Collected data
—————

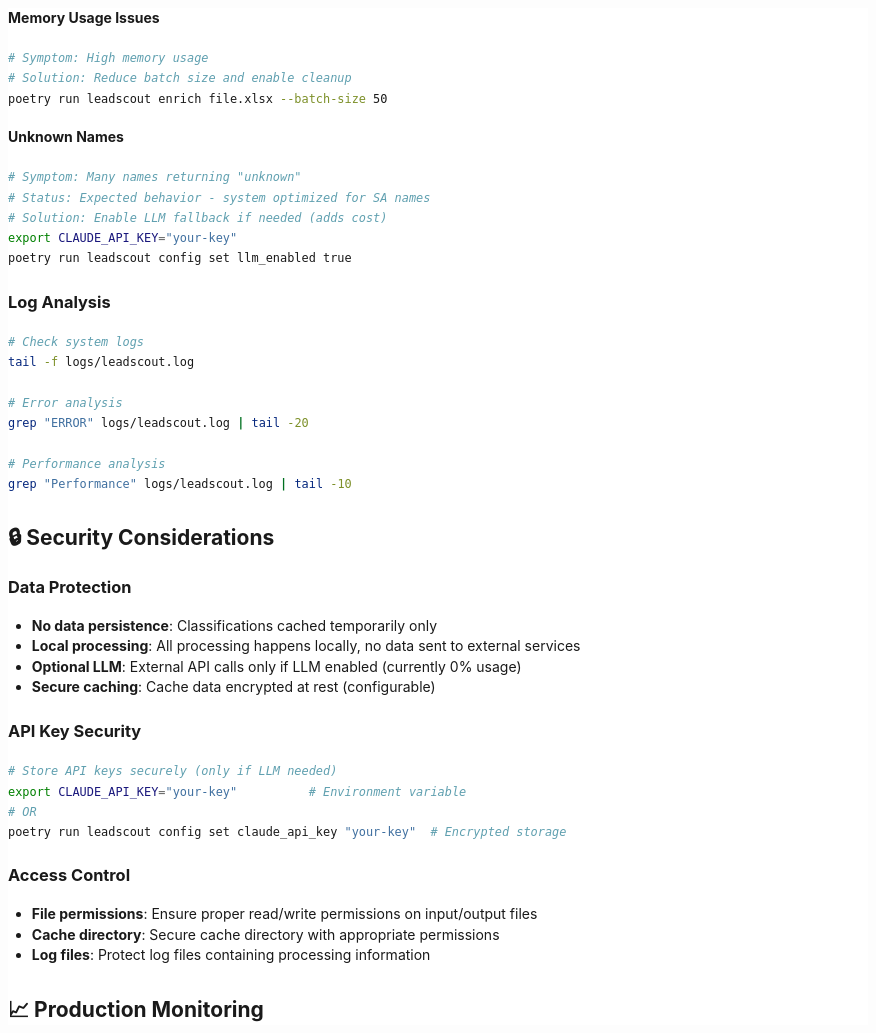 #### **Memory Usage Issues**
```bash
# Symptom: High memory usage
# Solution: Reduce batch size and enable cleanup
poetry run leadscout enrich file.xlsx --batch-size 50
```

#### **Unknown Names**
```bash
# Symptom: Many names returning "unknown" 
# Status: Expected behavior - system optimized for SA names
# Solution: Enable LLM fallback if needed (adds cost)
export CLAUDE_API_KEY="your-key"
poetry run leadscout config set llm_enabled true
```

### **Log Analysis**
```bash
# Check system logs
tail -f logs/leadscout.log

# Error analysis
grep "ERROR" logs/leadscout.log | tail -20

# Performance analysis
grep "Performance" logs/leadscout.log | tail -10
```

## 🔒 Security Considerations

### **Data Protection**
- **No data persistence**: Classifications cached temporarily only
- **Local processing**: All processing happens locally, no data sent to external services
- **Optional LLM**: External API calls only if LLM enabled (currently 0% usage)
- **Secure caching**: Cache data encrypted at rest (configurable)

### **API Key Security**
```bash
# Store API keys securely (only if LLM needed)
export CLAUDE_API_KEY="your-key"          # Environment variable
# OR
poetry run leadscout config set claude_api_key "your-key"  # Encrypted storage
```

### **Access Control**
- **File permissions**: Ensure proper read/write permissions on input/output files
- **Cache directory**: Secure cache directory with appropriate permissions
- **Log files**: Protect log files containing processing information

## 📈 Production Monitoring

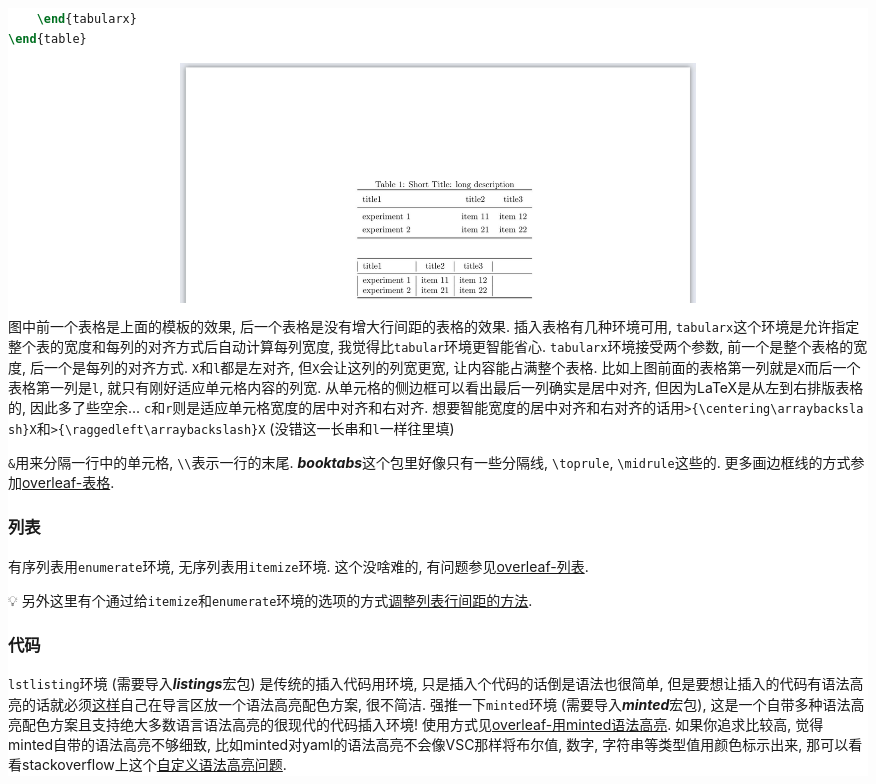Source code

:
 ```latex
    \end{tabularx}
\end{table}
```

<div><img src="./LaTeX杂记/table.jpg" style="width:60%; display:block; margin-left:auto; margin-right:auto;"></div>

图中前一个表格是上面的模板的效果, 后一个表格是没有增大行间距的表格的效果. 插入表格有几种环境可用, `tabularx`这个环境是允许指定整个表的宽度和每列的对齐方式后自动计算每列宽度, 我觉得比`tabular`环境更智能省心. `tabularx`环境接受两个参数, 前一个是整个表格的宽度, 后一个是每列的对齐方式. `X`和`l`都是左对齐, 但`X`会让这列的列宽更宽, 让内容能占满整个表格. 比如上图前面的表格第一列就是`X`而后一个表格第一列是`l`, 就只有刚好适应单元格内容的列宽. 从单元格的侧边框可以看出最后一列确实是居中对齐, 但因为LaTeX是从左到右排版表格的, 因此多了些空余... `c`和`r`则是适应单元格宽度的居中对齐和右对齐. 想要智能宽度的居中对齐和右对齐的话用`>{\centering\arraybackslash}X`和`>{\raggedleft\arraybackslash}X` (没错这一长串和`l`一样往里填)

`&`用来分隔一行中的单元格, `\\`表示一行的末尾. ***booktabs***这个包里好像只有一些分隔线, `\toprule`, `\midrule`这些的. 更多画边框线的方式参加[overleaf-表格](https://www.overleaf.com/learn/latex/tables).

### 列表

有序列表用`enumerate`环境, 无序列表用`itemize`环境. 这个没啥难的, 有问题参见[overleaf-列表](https://www.overleaf.com/learn/latex/lists).

💡 另外这里有个通过给`itemize`和`enumerate`环境的选项的方式[调整列表行间距的方法](https://tex.stackexchange.com/questions/10684/vertical-space-in-lists).

### 代码

`lstlisting`环境 (需要导入***listings***宏包) 是传统的插入代码用环境, 只是插入个代码的话倒是语法也很简单, 但是要想让插入的代码有语法高亮的话就必须[这样](https://www.overleaf.com/learn/latex/Code_listing#Code_styles_and_colours)自己在导言区放一个语法高亮配色方案, 很不简洁. 强推一下`minted`环境 (需要导入***minted***宏包), 这是一个自带多种语法高亮配色方案且支持绝大多数语言语法高亮的很现代的代码插入环境! 使用方式见[overleaf-用minted语法高亮](https://www.overleaf.com/learn/latex/Code_Highlighting_with_minted#Introduction). 如果你追求比较高, 觉得minted自带的语法高亮不够细致,  比如minted对yaml的语法高亮不会像VSC那样将布尔值, 数字, 字符串等类型值用颜色标示出来, 那可以看看stackoverflow上这个[自定义语法高亮问题](https://tex.stackexchange.com/questions/152829/how-can-i-highlight-yaml-code-in-a-pretty-way-with-listings).
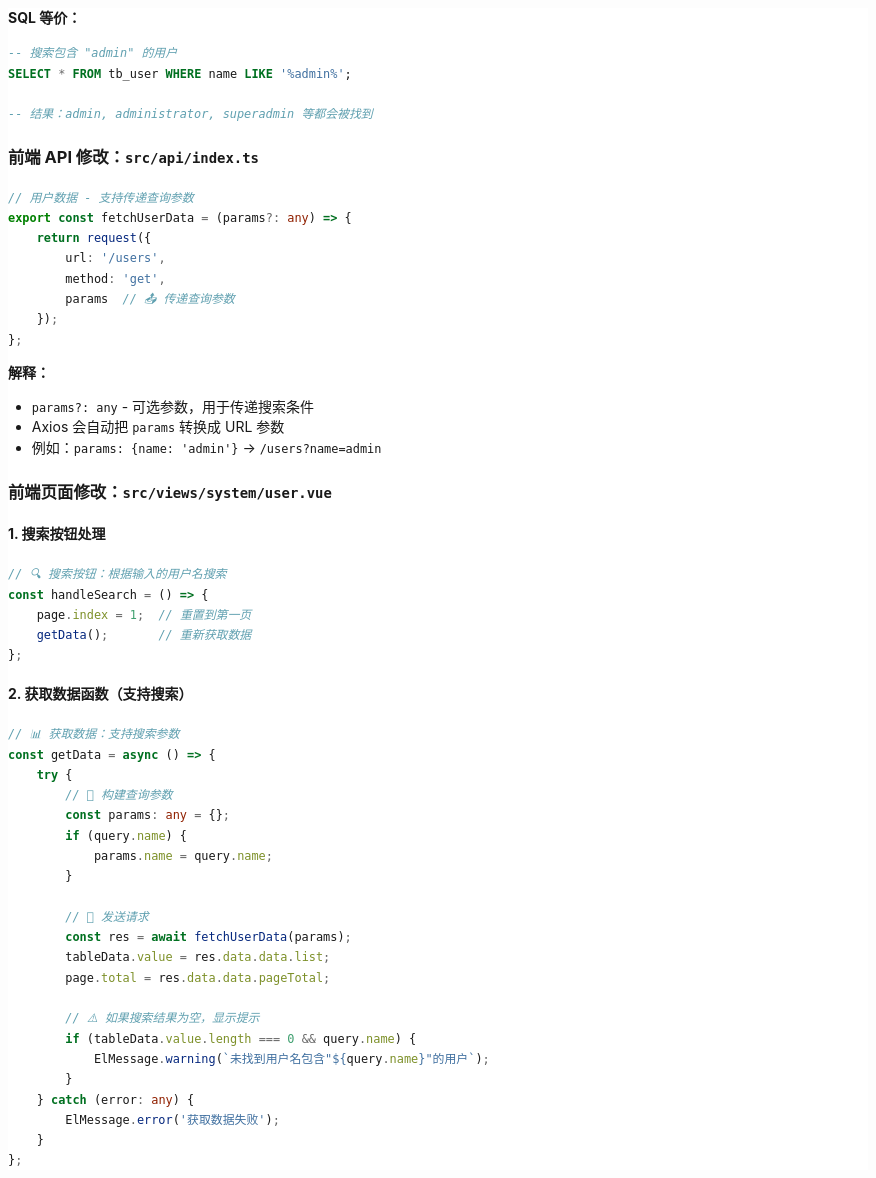 **SQL 等价：**
```sql
-- 搜索包含 "admin" 的用户
SELECT * FROM tb_user WHERE name LIKE '%admin%';

-- 结果：admin, administrator, superadmin 等都会被找到
```

### 前端 API 修改：`src/api/index.ts`

```typescript
// 用户数据 - 支持传递查询参数
export const fetchUserData = (params?: any) => {
    return request({
        url: '/users',
        method: 'get',
        params  // 📤 传递查询参数
    });
};
```

**解释：**
- `params?: any` - 可选参数，用于传递搜索条件
- Axios 会自动把 `params` 转换成 URL 参数
- 例如：`params: {name: 'admin'}` → `/users?name=admin`

### 前端页面修改：`src/views/system/user.vue`

#### 1. 搜索按钮处理

```typescript
// 🔍 搜索按钮：根据输入的用户名搜索
const handleSearch = () => {
    page.index = 1;  // 重置到第一页
    getData();       // 重新获取数据
};
```

#### 2. 获取数据函数（支持搜索）

```typescript
// 📊 获取数据：支持搜索参数
const getData = async () => {
    try {
        // 🔧 构建查询参数
        const params: any = {};
        if (query.name) {
            params.name = query.name;
        }
        
        // 📡 发送请求
        const res = await fetchUserData(params);
        tableData.value = res.data.data.list;
        page.total = res.data.data.pageTotal;
        
        // ⚠️ 如果搜索结果为空，显示提示
        if (tableData.value.length === 0 && query.name) {
            ElMessage.warning(`未找到用户名包含"${query.name}"的用户`);
        }
    } catch (error: any) {
        ElMessage.error('获取数据失败');
    }
};
```
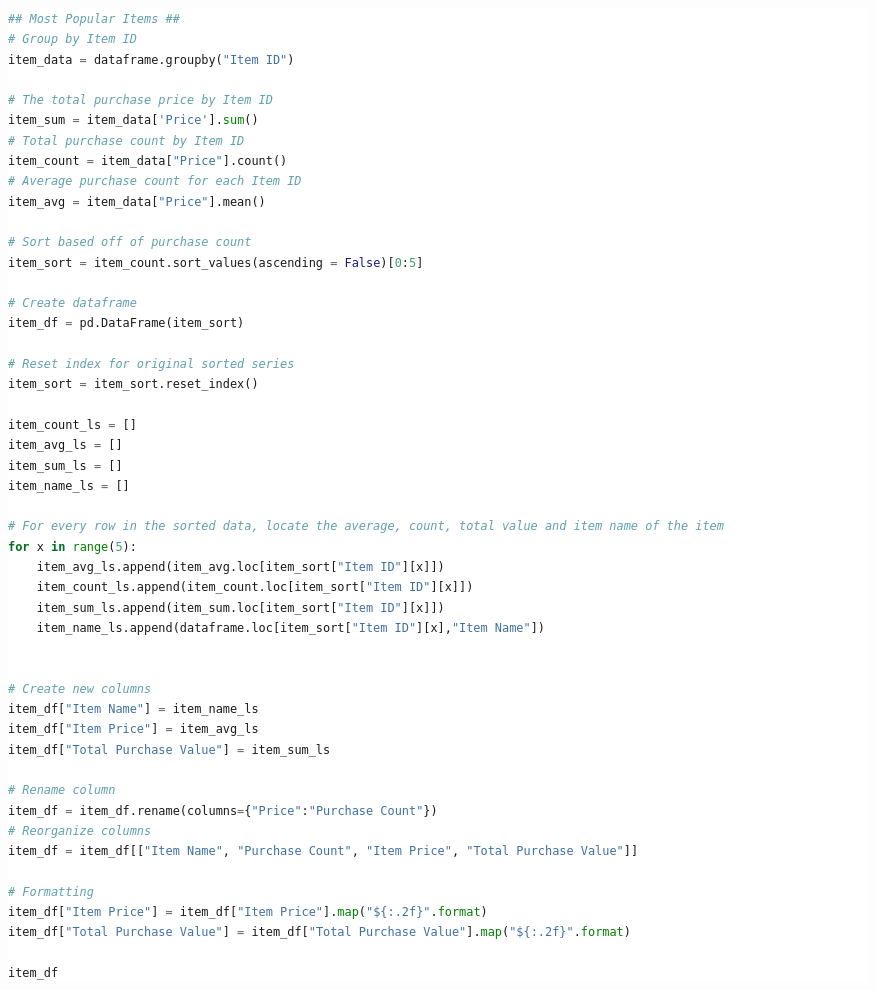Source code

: 


```python
## Most Popular Items ##
# Group by Item ID
item_data = dataframe.groupby("Item ID")

# The total purchase price by Item ID
item_sum = item_data['Price'].sum()
# Total purchase count by Item ID
item_count = item_data["Price"].count()
# Average purchase count for each Item ID
item_avg = item_data["Price"].mean()

# Sort based off of purchase count
item_sort = item_count.sort_values(ascending = False)[0:5]

# Create dataframe
item_df = pd.DataFrame(item_sort)

# Reset index for original sorted series
item_sort = item_sort.reset_index()

item_count_ls = []
item_avg_ls = []
item_sum_ls = []
item_name_ls = []

# For every row in the sorted data, locate the average, count, total value and item name of the item
for x in range(5):
    item_avg_ls.append(item_avg.loc[item_sort["Item ID"][x]])
    item_count_ls.append(item_count.loc[item_sort["Item ID"][x]])
    item_sum_ls.append(item_sum.loc[item_sort["Item ID"][x]])
    item_name_ls.append(dataframe.loc[item_sort["Item ID"][x],"Item Name"])

    
# Create new columns
item_df["Item Name"] = item_name_ls
item_df["Item Price"] = item_avg_ls
item_df["Total Purchase Value"] = item_sum_ls

# Rename column
item_df = item_df.rename(columns={"Price":"Purchase Count"})
# Reorganize columns
item_df = item_df[["Item Name", "Purchase Count", "Item Price", "Total Purchase Value"]]

# Formatting
item_df["Item Price"] = item_df["Item Price"].map("${:.2f}".format)
item_df["Total Purchase Value"] = item_df["Total Purchase Value"].map("${:.2f}".format)

item_df

```
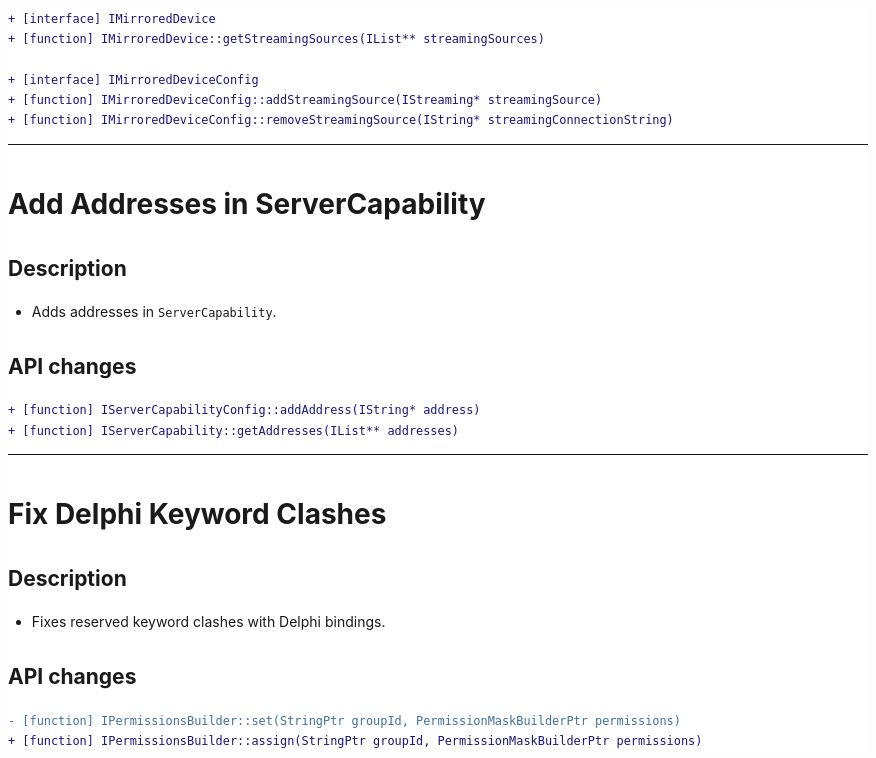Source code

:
 ```diff
+ [interface] IMirroredDevice
+ [function] IMirroredDevice::getStreamingSources(IList** streamingSources)

+ [interface] IMirroredDeviceConfig
+ [function] IMirroredDeviceConfig::addStreamingSource(IStreaming* streamingSource)
+ [function] IMirroredDeviceConfig::removeStreamingSource(IString* streamingConnectionString)
```

---

# Add Addresses in ServerCapability

## Description

- Adds addresses in `ServerCapability`.

## API changes

```diff
+ [function] IServerCapabilityConfig::addAddress(IString* address)
+ [function] IServerCapability::getAddresses(IList** addresses)
```

---

# Fix Delphi Keyword Clashes

## Description

- Fixes reserved keyword clashes with Delphi bindings.

## API changes

```diff
- [function] IPermissionsBuilder::set(StringPtr groupId, PermissionMaskBuilderPtr permissions)
+ [function] IPermissionsBuilder::assign(StringPtr groupId, PermissionMaskBuilderPtr permissions)
```
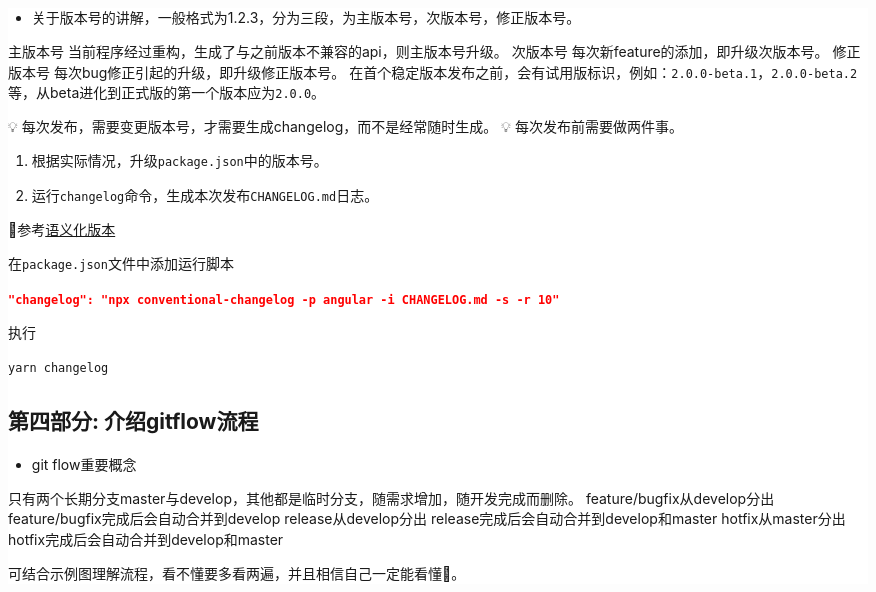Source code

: * 关于版本号的讲解，一般格式为1.2.3，分为三段，为主版本号，次版本号，修正版本号。

>>
  主版本号  当前程序经过重构，生成了与之前版本不兼容的api，则主版本号升级。
  次版本号  每次新feature的添加，即升级次版本号。
  修正版本号 每次bug修正引起的升级，即升级修正版本号。
  在首个稳定版本发布之前，会有试用版标识，例如：`2.0.0-beta.1`，`2.0.0-beta.2`等，从beta进化到正式版的第一个版本应为`2.0.0`。

💡 每次发布，需要变更版本号，才需要生成changelog，而不是经常随时生成。
💡 每次发布前需要做两件事。

1. 根据实际情况，升级`package.json`中的版本号。

2. 运行`changelog`命令，生成本次发布`CHANGELOG.md`日志。

🔗参考[语义化版本](https://semver.org/lang/zh-CN/)

在`package.json`文件中添加运行脚本

```json
"changelog": "npx conventional-changelog -p angular -i CHANGELOG.md -s -r 10"
```

执行

```bash
yarn changelog
```

## 第四部分: 介绍gitflow流程

* git flow重要概念

>>
  只有两个长期分支master与develop，其他都是临时分支，随需求增加，随开发完成而删除。
  feature/bugfix从develop分出
  feature/bugfix完成后会自动合并到develop
  release从develop分出
  release完成后会自动合并到develop和master
  hotfix从master分出
  hotfix完成后会自动合并到develop和master

可结合示例图理解流程，看不懂要多看两遍，并且相信自己一定能看懂🙏。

—————

- _WHAT YOU NEED TO DO_: Report every line of the data above that contains the string "package" by copying it in full.

- _EXERCISE ANSWER_:
1. 根据实际情况，升级`package.json`中的版本号。
在`package.json`文件中添加运行脚本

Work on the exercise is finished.